What will they use Word and Excel for that can’t be replaced by docs and calc? We already have automated time tracking software.
Telemetry.
VBA scripts. I have a friend who works in the radio/telcom industry…but ends up doing a bunch of other stuff. This friend makes extensive use of VBA scripts to get the job done. You can’t do that on the web version, and you can’t do it in Calc.
Word is just for document interchange. Other businesses and clients use Word documents, and they don’t display reliably correctly in any other program but Word.
VBA scripts are notorious for being security weaknesses but I guess they are still used in some places
Oh, so you should suck up to Microsoft being incompatible with their own standard because they’re incompatible with their own stabdard? Is that basically what you’re saying? And also, you can use odt in Microsoft Word, which is interoperable with LibreOffice and Google Docs
Mostly because if you’re working on a MS centric company and you’ve a lot of integration with other MS tools people then need Word and Excel. Besides, Zoom is the biggest piece of shit communication software out there, MS Teams is way way better both in call quality and in screen sharing. Zoom doesn’t even come close to MS Teams on that last one. Once you’ve documentation with dynamic references to other people, meetings, excel sharing data to and from sharepoint and sometimes NAV then it gets really hard to use docs. Besides calc can’t still do some advanced formula features.

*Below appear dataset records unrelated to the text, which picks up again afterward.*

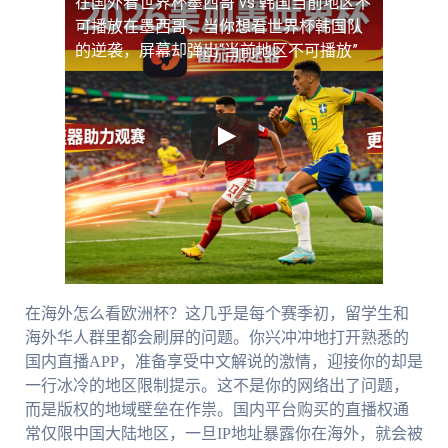
在国外看世界杯墨西哥 vs 韩国当前地区不
可播放
在墨西哥，当你想看世界杯韩国队
的逆袭，屏幕却弹出“当前地区不可播放”
在海外怎么看欧洲杯？这几乎是每个赛季初，留学生和
海外华人群里都会刷屏的问题。你兴冲冲地打开熟悉的
国内直播APP，准备享受中文解说的激情，迎接你的却是
一行冰冷的地区限制提示。这不是你的网络出了问题，
而是版权的地域壁垒在作祟。国内平台购买的直播权通
常仅限中国大陆地区，一旦IP地址暴露你在海外，就会被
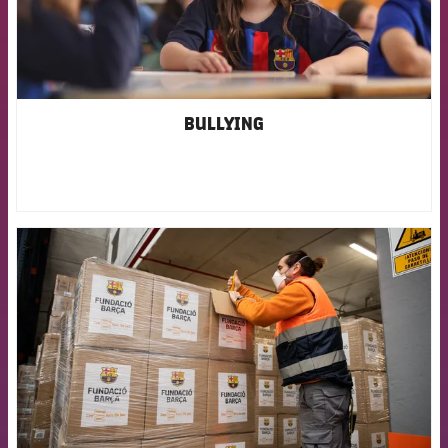
BULLYING
FCB Barcelona badge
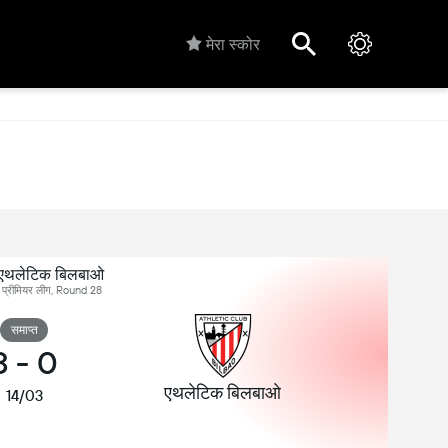
मेरा स्कोर
 एथलेटिक बिलबाओ
ादेश प्रीमियर लीग, Round 28
समाप्त
3
-
0
एथलेटिक बिलबाओ
14/03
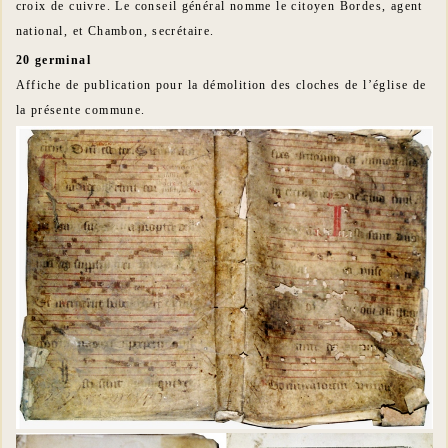
croix de cuivre. Le conseil général nomme le citoyen Bordes, agent
national, et Chambon, secrétaire.
20 germinal
Affiche de publication pour la démolition des cloches de l’église de
la présente commune.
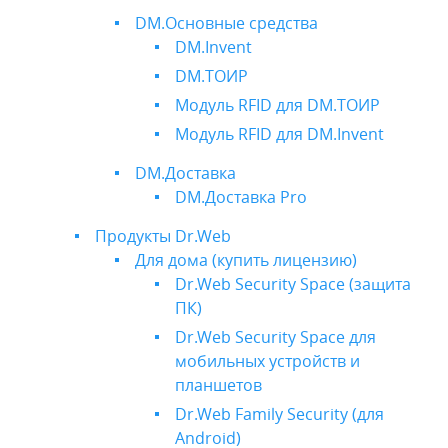
DM.Основные средства
DM.Invent
DM.ТОИР
Модуль RFID для DM.ТОИР
Модуль RFID для DM.Invent
DM.Доставка
DM.Доставка Pro
Продукты Dr.Web
Для дома (купить лицензию)
Dr.Web Security Space (защита
ПК)
Dr.Web Security Space для
мобильных устройств и
планшетов
Dr.Web Family Security (для
Android)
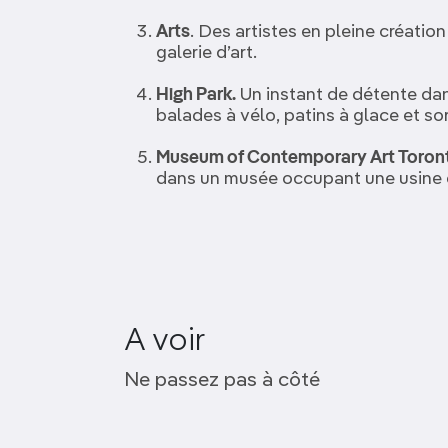
Arts
. Des artistes en pleine créatio
galerie d’art.
High Park.
Un instant de détente dans
balades à vélo, patins à glace et so
Museum of Contemporary Art Toron
dans un musée occupant une usine d
Museum of
A voir
Contemporary Art
Toronto
Ne passez pas à côté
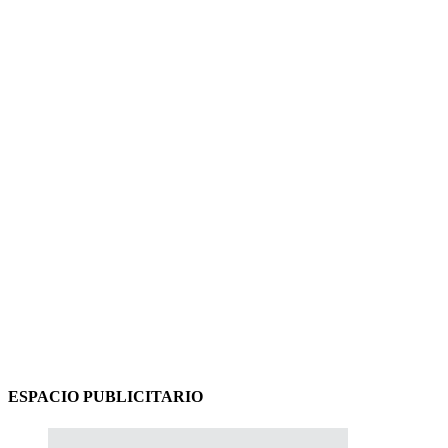
ESPACIO PUBLICITARIO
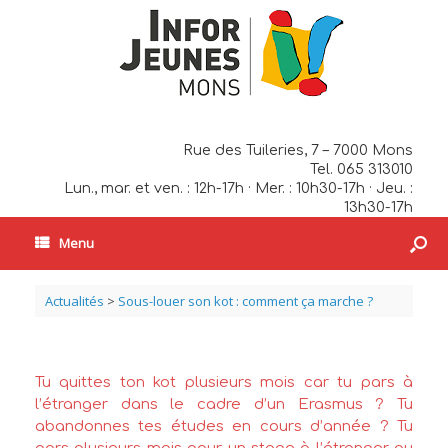
Rue des Tuileries, 7 – 7000 Mons
Tel. 065 313010
Lun., mar. et ven. : 12h-17h · Mer. : 10h30-17h · Jeu. :
13h30-17h
Menu
Actualités
>
Sous-louer son kot : comment ça marche ?
Tu quittes ton kot plusieurs mois car tu pars à
l’étranger dans le cadre d’un Erasmus ? Tu
abandonnes tes études en cours d’année ? Tu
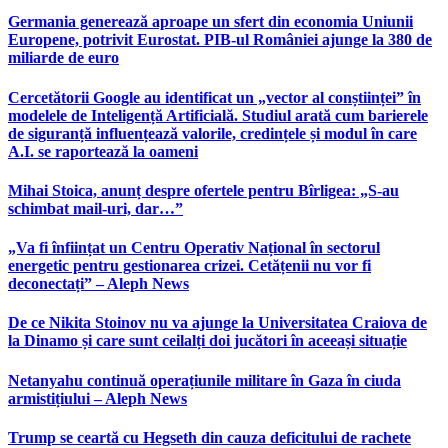
Germania generează aproape un sfert din economia Uniunii
Europene, potrivit Eurostat. PIB-ul României ajunge la 380 de
miliarde de euro
Cercetătorii Google au identificat un „vector al conștiinței” în
modelele de Inteligență Artificială. Studiul arată cum barierele
de siguranță influențează valorile, credințele și modul în care
A.I. se raportează la oameni
Mihai Stoica, anunț despre ofertele pentru Bîrligea: „S-au
schimbat mail-uri, dar…”
„Va fi înființat un Centru Operativ Național în sectorul
energetic pentru gestionarea crizei. Cetățenii nu vor fi
deconectați” – Aleph News
De ce Nikita Stoinov nu va ajunge la Universitatea Craiova de
la Dinamo și care sunt ceilalți doi jucători în aceeași situație
Netanyahu continuă operațiunile militare în Gaza în ciuda
armistițiului – Aleph News
Trump se ceartă cu Hegseth din cauza deficitului de rachete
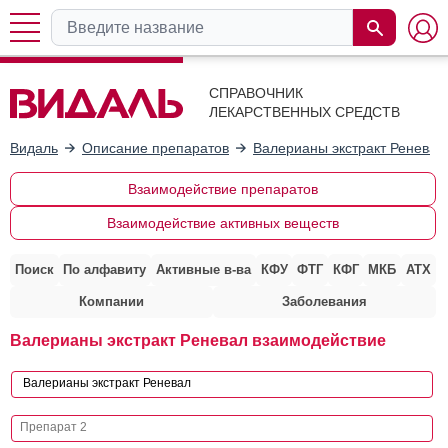
СПРАВОЧНИК
ЛЕКАРСТВЕННЫХ СРЕДСТВ
Видаль
Описание препаратов
Валерианы экстракт Реневал
Взаимодействие препаратов
Взаимодействие активных веществ
Поиск
По алфавиту
Активные в-ва
КФУ
ФТГ
КФГ
МКБ
АТХ
Компании
Заболевания
Валерианы экстракт Реневал взаимодействие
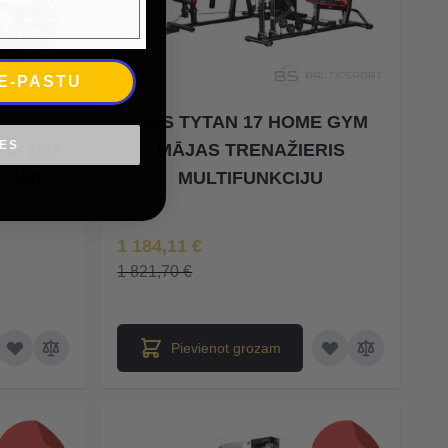
 E-PASTU
1
HMS TYTAN 17 HOME GYM
IES
ta zāle
MĀJAS TRENAŽIERIS
iālai
MULTIFUNKCIJU
Īpaša Cena
1 184,11 €
1 821,70 €
Pievienot grozam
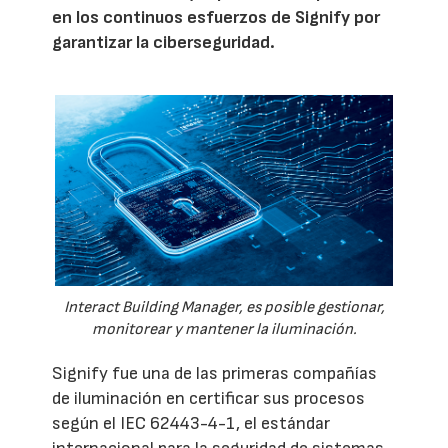
en los continuos esfuerzos de Signify por
garantizar la ciberseguridad.
Interact Building Manager, es posible gestionar,
monitorear y mantener la iluminación.
Signify fue una de las primeras compañías
de iluminación en certificar sus procesos
según el IEC 62443-4-1, el estándar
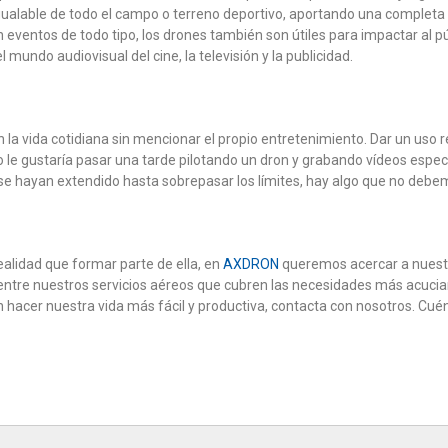
nigualable de todo el campo o terreno deportivo, aportando una complet
eventos de todo tipo, los drones también son útiles para impactar al pú
mundo audiovisual del cine, la televisión y la publicidad.
la vida cotidiana sin mencionar el propio entretenimiento. Dar un uso r
no le gustaría pasar una tarde pilotando un dron y grabando vídeos esp
se hayan extendido hasta sobrepasar los límites, hay algo que no debemo
lidad que formar parte de ella, en
AXDRON
queremos acercar a nuestro
a entre nuestros servicios aéreos que cubren las necesidades más acucia
cer nuestra vida más fácil y productiva, contacta con nosotros. Cuén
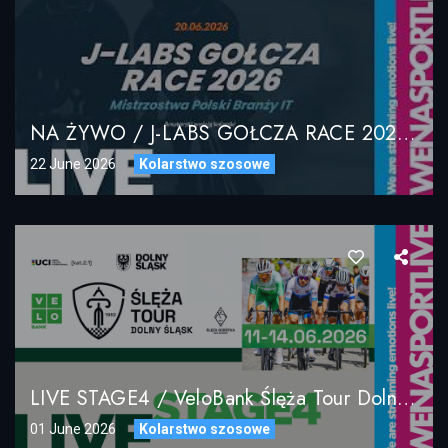
NA ŻYWO / J-LABS GOŁCZA RACE 2026 – II Mistrzostwa Polski Branży IT / LIVE STREAM
22 June 2026
Kolarstwo szosowe
LIVE STAGE4 / VeloBank Ślęża Tour Dolny Śląsk 2026 / 14.06.2026
01 June 2026
Kolarstwo szosowe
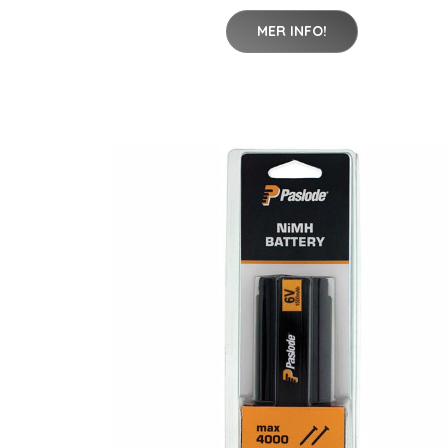
MER INFO!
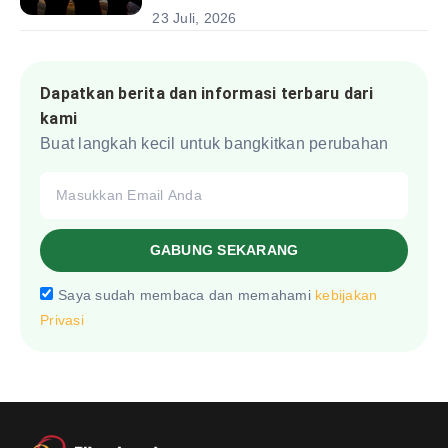
pada Anak
23 Juli, 2026
Dapatkan berita dan informasi terbaru dari
kami
Buat langkah kecil untuk bangkitkan perubahan
GABUNG SEKARANG
Saya sudah membaca dan memahami
kebijakan
Privasi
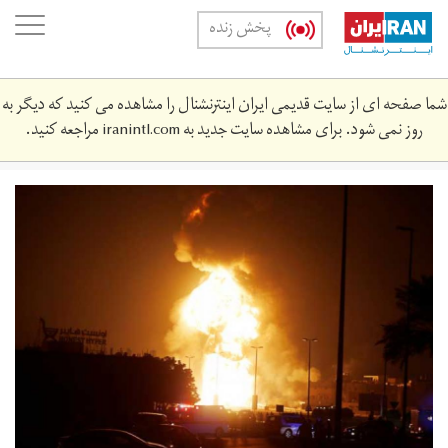
Skip
oggle
پخش زنده
to
ation
main
content
شما صفحه ای از سایت قدیمی ایران اینترنشنال را مشاهده می کنید که دیگر به
روز نمی شود. برای مشاهده سایت جدید به
iranintl.com
مراجعه کنید.
2.jpg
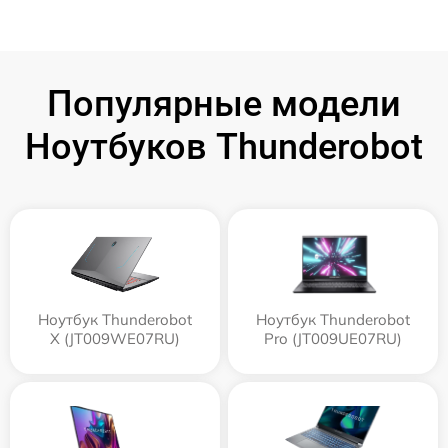
Популярные модели
Ноутбуков Thunderobot
Ноутбук Thunderobot
Ноутбук Thunderobot
X (JT009WE07RU)
Pro (JT009UE07RU)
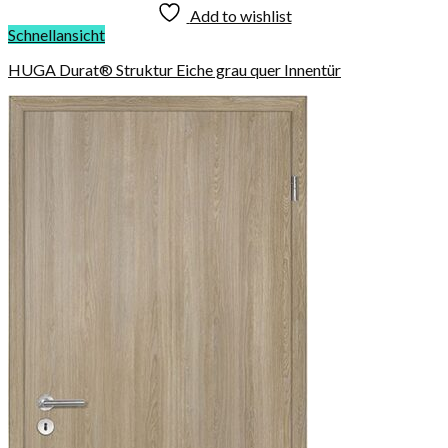
Add to wishlist
Schnellansicht
HUGA Durat® Struktur Eiche grau quer Innentür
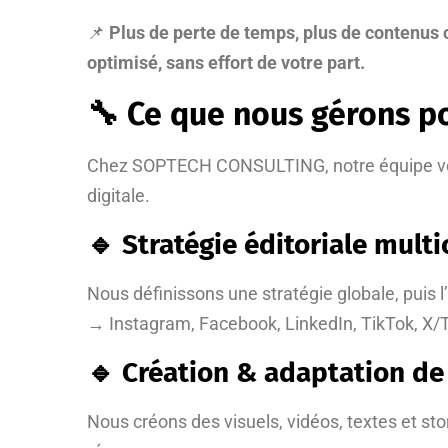
📌
Plus de perte de temps, plus de contenus 
optimisé, sans effort de votre part.
🔧 Ce que nous gérons p
Chez SOPTECH CONSULTING, notre équipe vous
digitale.
🔹 Stratégie éditoriale multi
Nous définissons une stratégie globale, puis 
→ Instagram, Facebook, LinkedIn, TikTok, X/Tw
🔹 Création & adaptation de
Nous créons des visuels, vidéos, textes et st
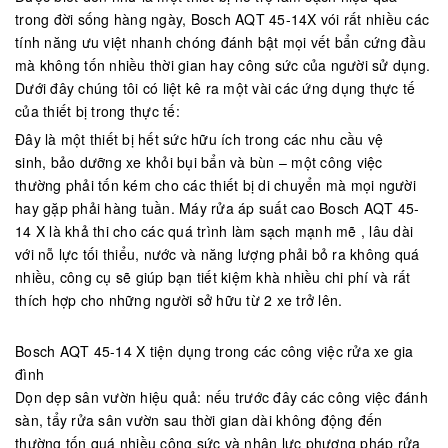
trong đời sống hàng ngày, Bosch AQT 45-14X vói rất nhiều các
tính năng ưu việt nhanh chóng đánh bật mọi vết bẩn cứng đầu
mà không tốn nhiều thời gian hay công sức của người sử dụng.
Dưới đây chúng tôi có liệt kê ra một vài các ứng dụng thực tế
của thiết bị trong thực tế:
Đây là một thiết bị hết sức hữu ích trong các nhu cầu vệ
sinh, bảo dưỡng xe khỏi bụi bẩn và bùn – một công việc
thường phải tốn kém cho các thiết bị di chuyển mà mọi người
hay gặp phải hàng tuần. Máy rửa áp suất cao Bosch AQT 45-
14 X là khả thi cho các quá trình làm sạch mạnh mẽ , lâu dài
với nỗ lực tối thiểu, nước và năng lượng phải bỏ ra không quá
nhiều, công cụ sẽ giúp bạn tiết kiệm khà nhiều chi phí và rất
thích hợp cho những người sở hữu từ 2 xe trở lên.
Bosch AQT 45-14 X tiện dụng trong các công việc rửa xe gia
đình
Dọn dẹp sân vườn hiệu quả: nếu trước đây các công việc đánh
sàn, tẩy rửa sân vườn sau thời gian dài không động đến
thường tốn quá nhiều công sức và nhân lực phương pháp rửa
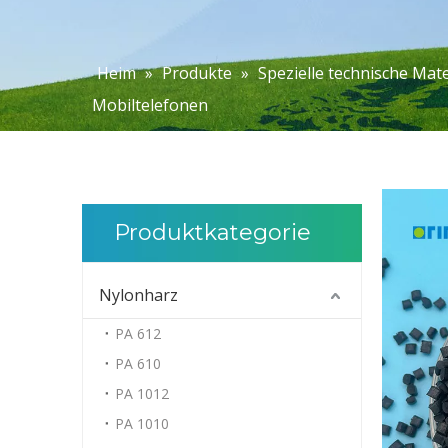
Heim
»
Produkte
»
Spezielle technische Mate
Mobiltelefonen
Produktkategorie
Nylonharz
PA 612
PA 610
PA 1012
PA 1010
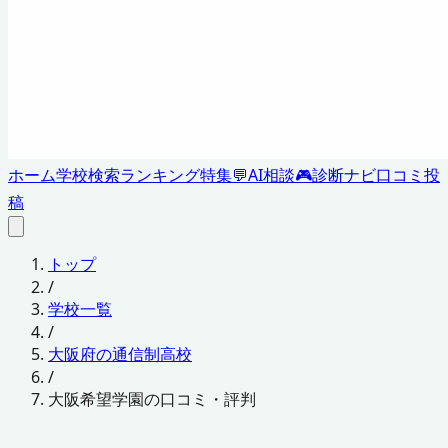
ホーム
学校検索
ランキング
特集
💬
AI相談
🎮
診断ナビ
口コミ投
稿
トップ
/
学校一覧
/
大阪府の通信制高校
/
大阪希望学園の口コミ・評判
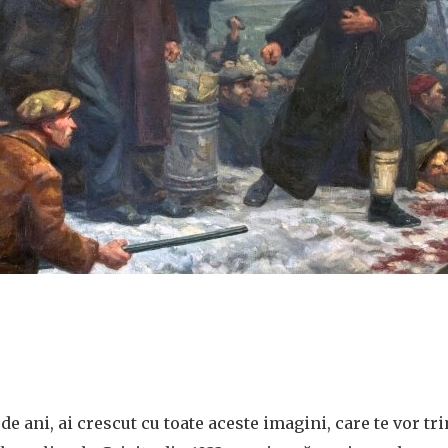
 de ani, ai crescut cu toate aceste imagini, care te vor tr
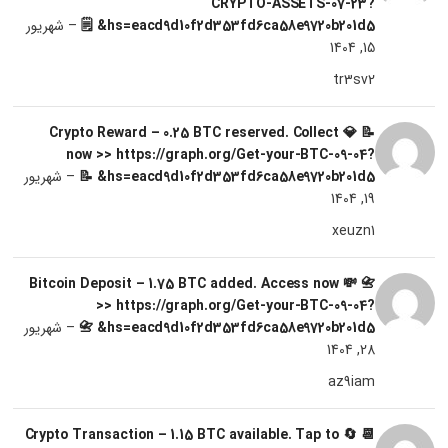
CRYPTO-ASSETS-07-23?
hs=eacd9d10f2d353fd6ca58e9720b201d5& 🗒
–
شهریور
15, 1404
tr3sv2
📝 💎 Crypto Reward – 0.25 BTC reserved. Collect
now >> https://graph.org/Get-your-BTC-09-04?
hs=eacd9d10f2d353fd6ca58e9720b201d5& 📝
–
شهریور
19, 1404
xeuzn1
📇 💸 Bitcoin Deposit – 1.75 BTC added. Access now
>> https://graph.org/Get-your-BTC-09-04?
hs=eacd9d10f2d353fd6ca58e9720b201d5& 📇
–
شهریور
28, 1404
az9iam
📆 🔄 Crypto Transaction – 1.15 BTC available. Tap to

Since when does a manager need office? This isn’t 1998
Not to mention most of the younger generation grew up with Chromebooks.
Useless manager detected
You are already drowning in downvotes. Certainly managers are going to have to use office software. I do not think that using Microsoft Offce in school makes it any more likely that you will become a manager.
Most managers are really not that great at using Ofice and, what they know, they learned on the job. Learning to use PowerPoint is more about leaning how to present and communicate in general. A course on the software is not going to teach that and knowing how to use LibreOffice Impress gives you more than enough expertise. In terms of presentation, the marketing department typically dictates the look and feel. You just need to populate a template. None of the executives I know use anything advanced out of Microsoft Word. If you can “track changes”, you can collaborate on documents. Really the only application that managers are likely to have any specialist knowledge around is Excel. I will admit that knowing Excel specifically vs other spreadsheet applications is useful. Being able to do a VLOOKUP, a pivot table, or even just proper multi-sheet formulas is useful. Even just being able to format effectively can make a difference in how professionally you come across. Honestly though, the Internet is littered with $19 Excel courses. Take one.
So what? I’m not a politician running a politically correct popularity contest and saying what people want to hear to win votes. I’m just stating what is omitted from the article and what is a fact as you eventually got there:
Yes, and will a gen-Z take them? Isn’t just easier to gradually expose them to those tools so they learn naturally without the pressure of getting to some job?